I Falconiformi
L’ordine dei Falconiformi raggruppa circa 200 specie di Accipitridi e 61 Falconidi mentre gli Strigiformi comprendono circa 140 specie.
E’ comune a questi uccelli la predazione prevalente di animali vivi. A questo scopo sono muniti di potenti artigli e presentano becchi aguzzi ed uncinati coi quali possono dilaniare la preda.
Gli Accipritridi uccidono le prede con gli artigli, i Falconidi con un colpo di rostro alla nuca. Di conseguenza gli artigli dei primi sono molto più robusti di quelli dei secondi, che possiedono invece una specie di dente corneo su ambedue i lati della mascella superiore che consente loro di staccare le vertebre cervicali della preda.
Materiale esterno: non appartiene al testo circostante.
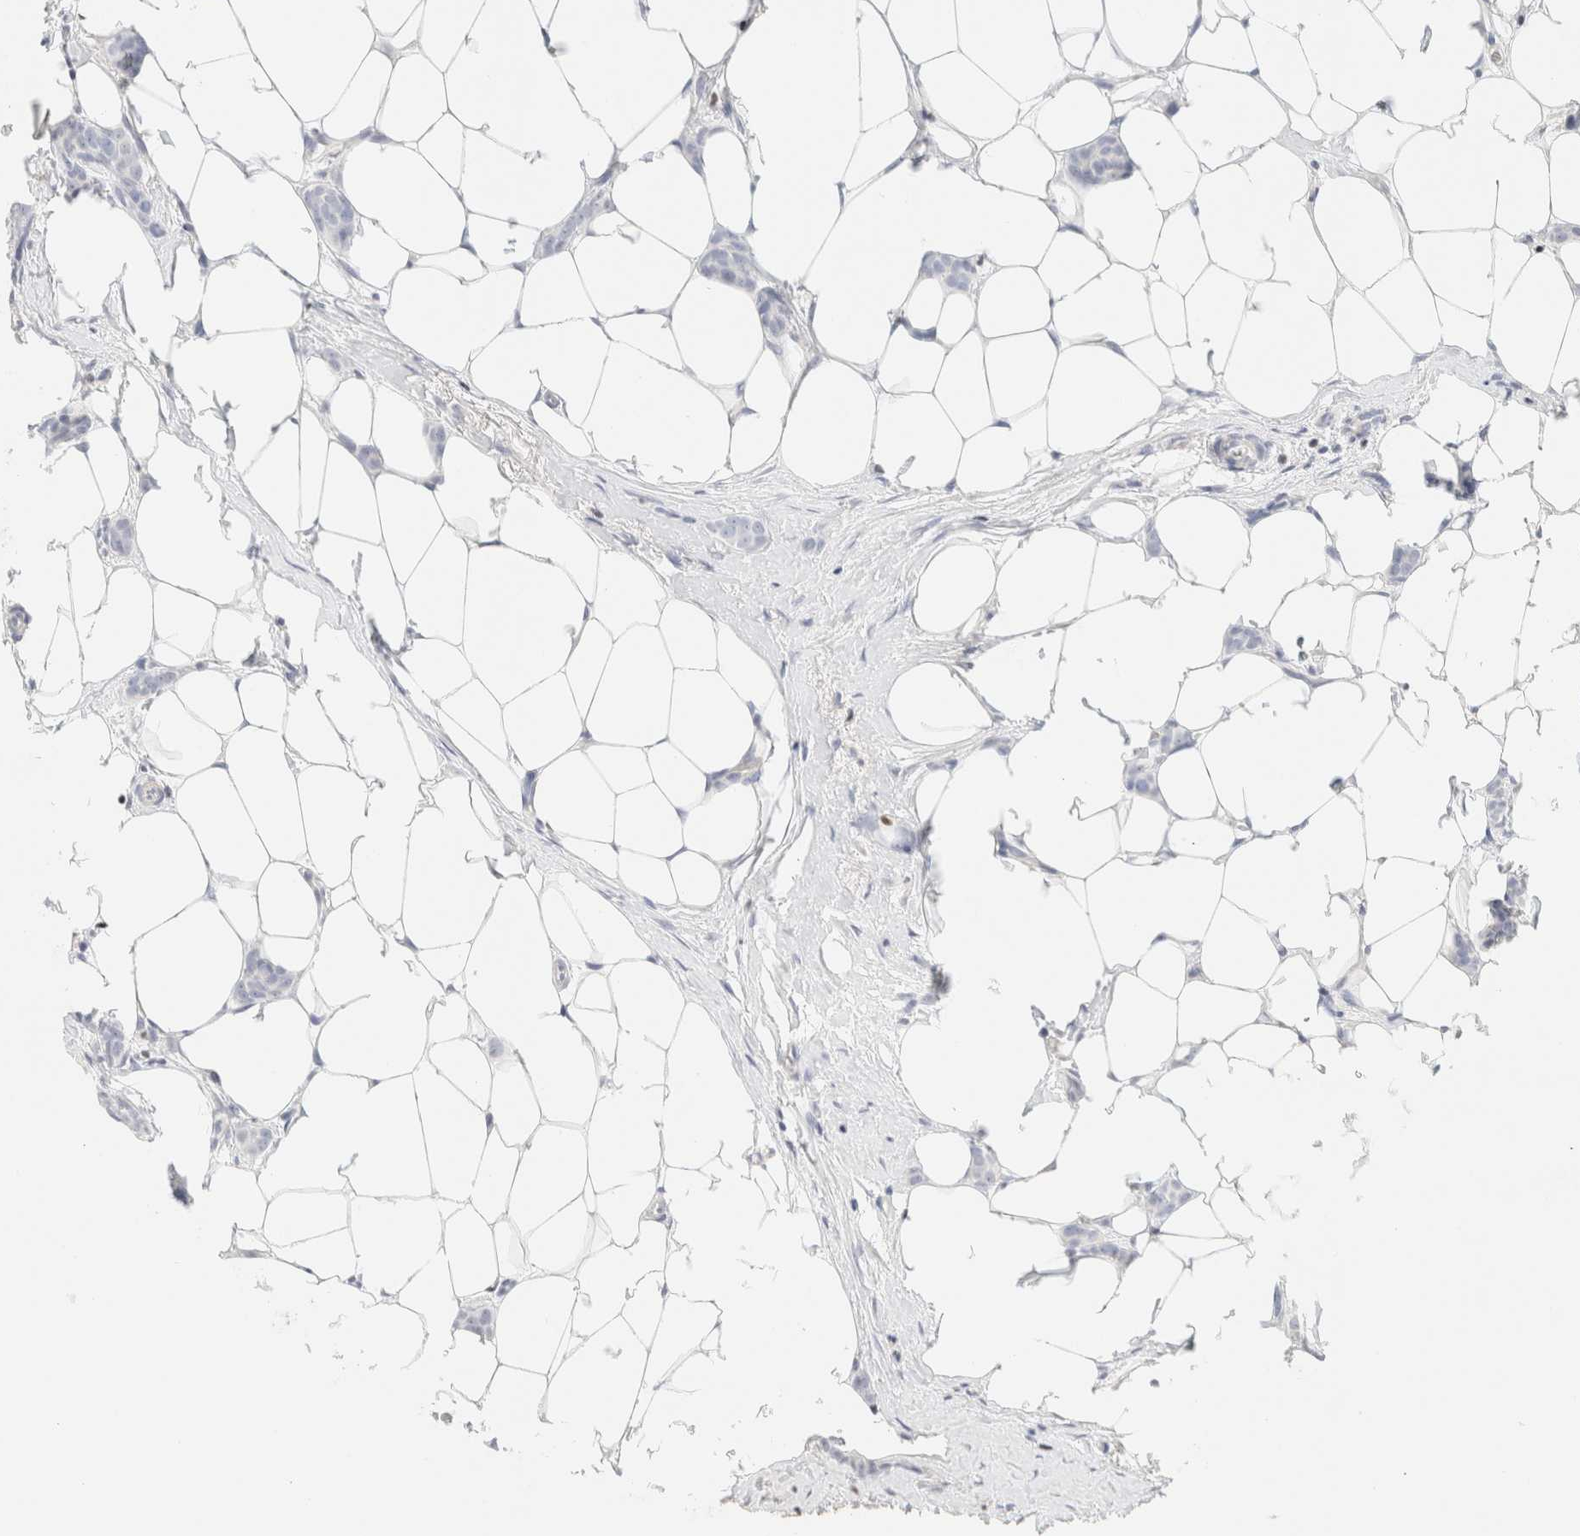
{"staining": {"intensity": "negative", "quantity": "none", "location": "none"}, "tissue": "breast cancer", "cell_type": "Tumor cells", "image_type": "cancer", "snomed": [{"axis": "morphology", "description": "Lobular carcinoma"}, {"axis": "topography", "description": "Skin"}, {"axis": "topography", "description": "Breast"}], "caption": "This is an IHC photomicrograph of human breast cancer. There is no expression in tumor cells.", "gene": "IKZF3", "patient": {"sex": "female", "age": 46}}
Gli alimenti ingeriti, (peli, penne ed ossa) sono raccolti nel gozzo in “cure” che vengono poi rigettate.
Le cure degli Stringiformi contengono anche fini ossicini accuratamente ripuliti mentre quelli dei Falconiformi ne contengono solo di maggiori dimensioni perché i loro succhi gastrici sono più efficaci. Normalmente le femmine sono più grandi dei maschi cosicché i due sessi presentano uno spettro alimentare differente e non si fanno troppa concorrenza, in modo da ricavarne un vantaggio in termini di sopravvivenza.
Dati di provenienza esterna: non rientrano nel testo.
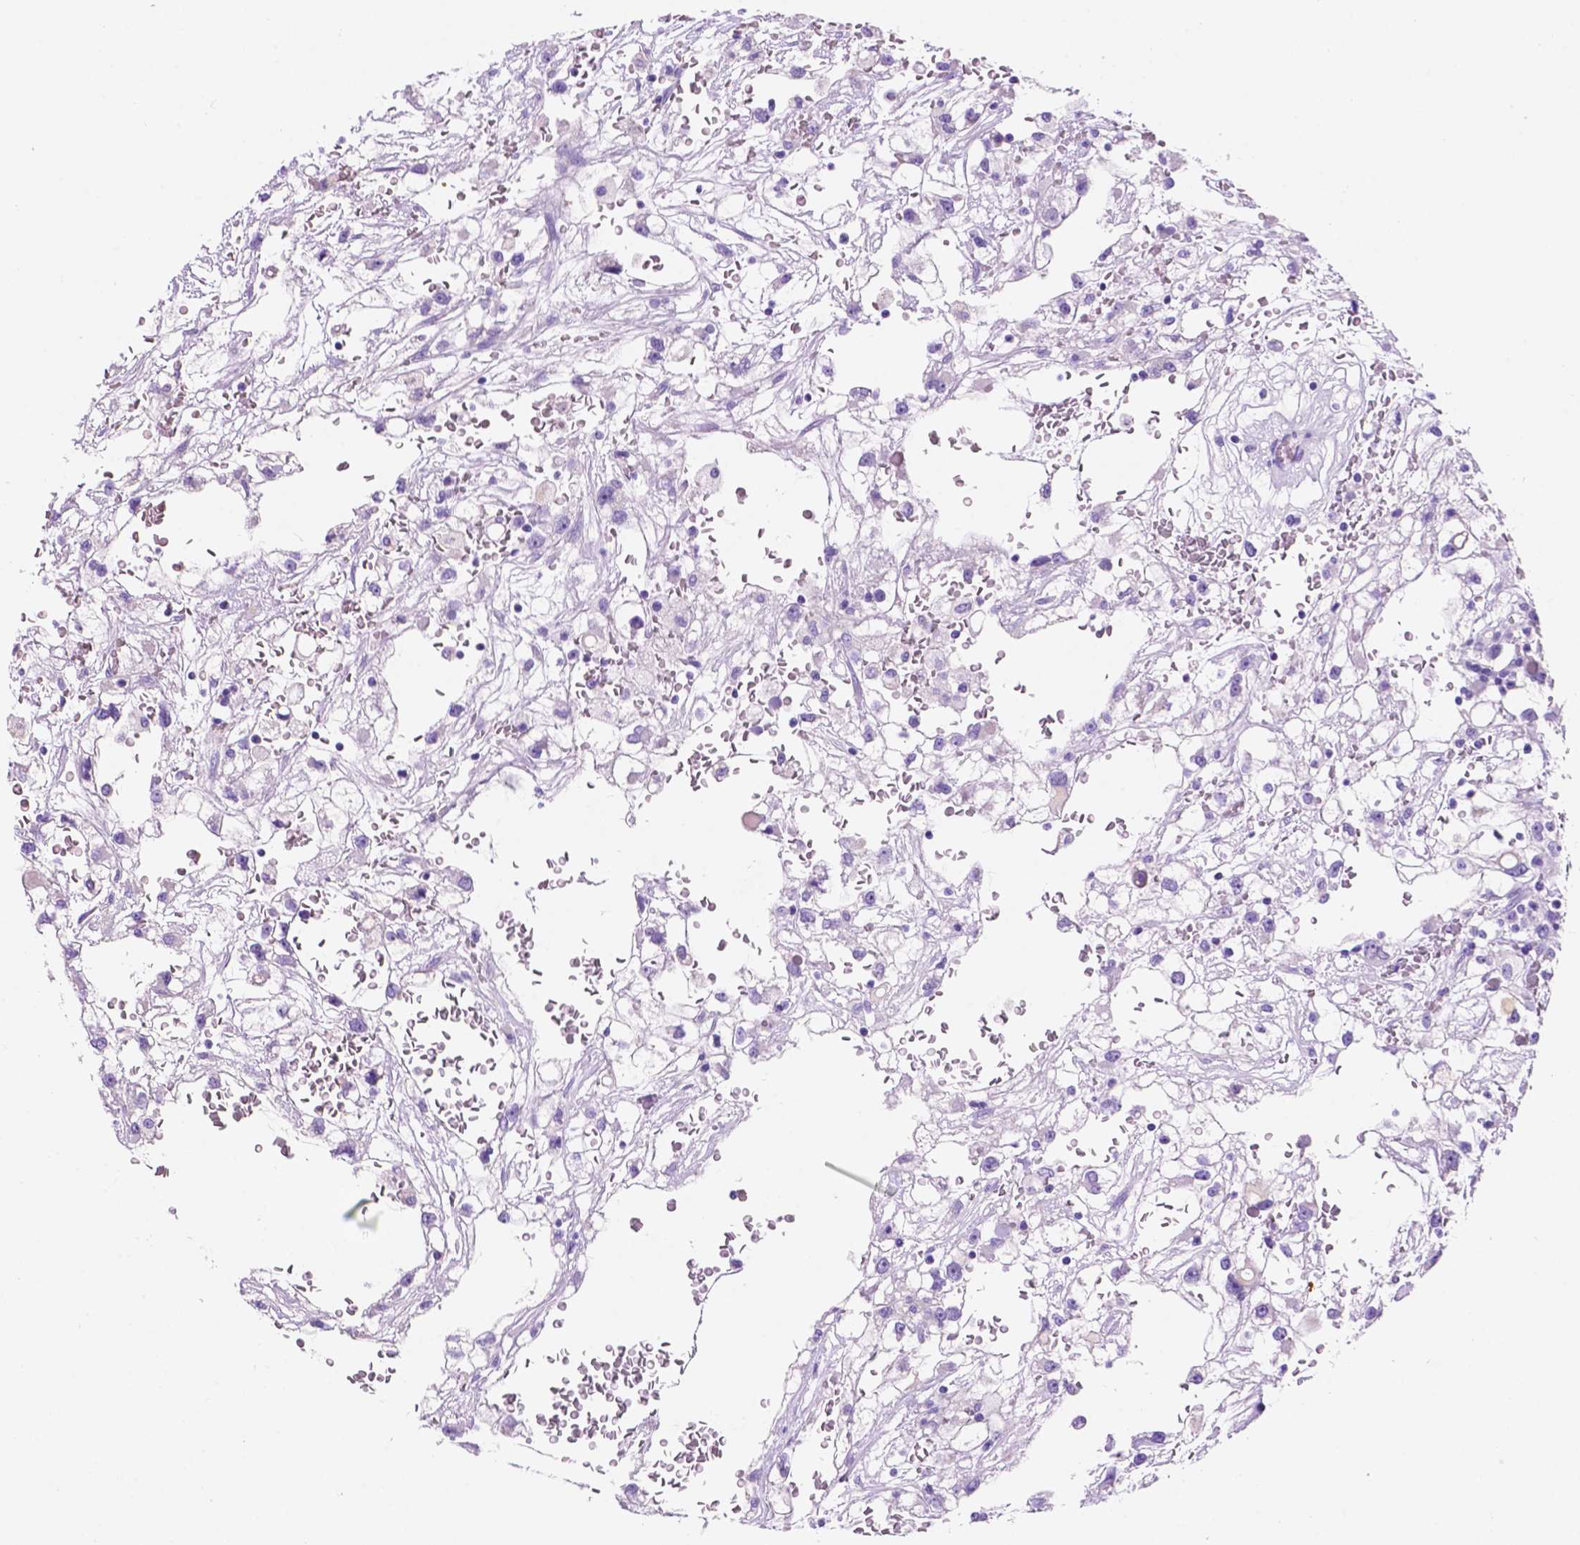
{"staining": {"intensity": "negative", "quantity": "none", "location": "none"}, "tissue": "renal cancer", "cell_type": "Tumor cells", "image_type": "cancer", "snomed": [{"axis": "morphology", "description": "Adenocarcinoma, NOS"}, {"axis": "topography", "description": "Kidney"}], "caption": "Immunohistochemistry of human renal cancer displays no positivity in tumor cells. (DAB (3,3'-diaminobenzidine) IHC, high magnification).", "gene": "FOXB2", "patient": {"sex": "male", "age": 59}}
Di solito le coppie sono territoriali ed occupano una “riserva” piuttosto grande. La maggior parte degli uccelli rapaci fa il nido in posizione elevata, dato che i piccoli sono nidicoli e quindi indifesi contro i predatori al suolo. Si ha una sola covata all’anno.
La cova ha inizio dopo la deposizione del primo uovo, per cui i piccoli nascono ad intervalli di giorni e non si sviluppano in eguale maniera. In caso di carenza alimentare i secondi nati muoiono di fame e vengono divorati, seguendo una sensato processo di autoregolazione. In questi gruppi di uccelli si rilevano una grande abilità nel volo e sensi molto acuti in conseguenza della selezione naturale che favorisce quelle specie in grado di catturare le prede con più facilità.
Molte specie sono minacciate per via della persecuzione continua ma anche, soprattutto, per via dei veleni ambientali. Infatti, trovandosi questi uccelli al termine delle catene alimentari, accumulano nel proprio corpo le sostanze pericolose e non degradabili che si trovano nelle prede.
Alcuni rapaci, in particolare l’aquila reale, il gufo reale, l’astore e la poiana sono oggetto di discussione in ambito venatorio poiché si nutrono di selvaggina bassa. In generale, comunque, si sopravvaluta molto, quantitativamente, il loro influsso ed inoltre si deve considerare che le loro prede sono in gran parte animali deboli, malati, feriti o inesperti che sarebbero comunque morti. Catturano poi numerosi altri piccoli predatori come ad esempio Cornacchie, Ghiandaie, piccoli mammiferi predatori.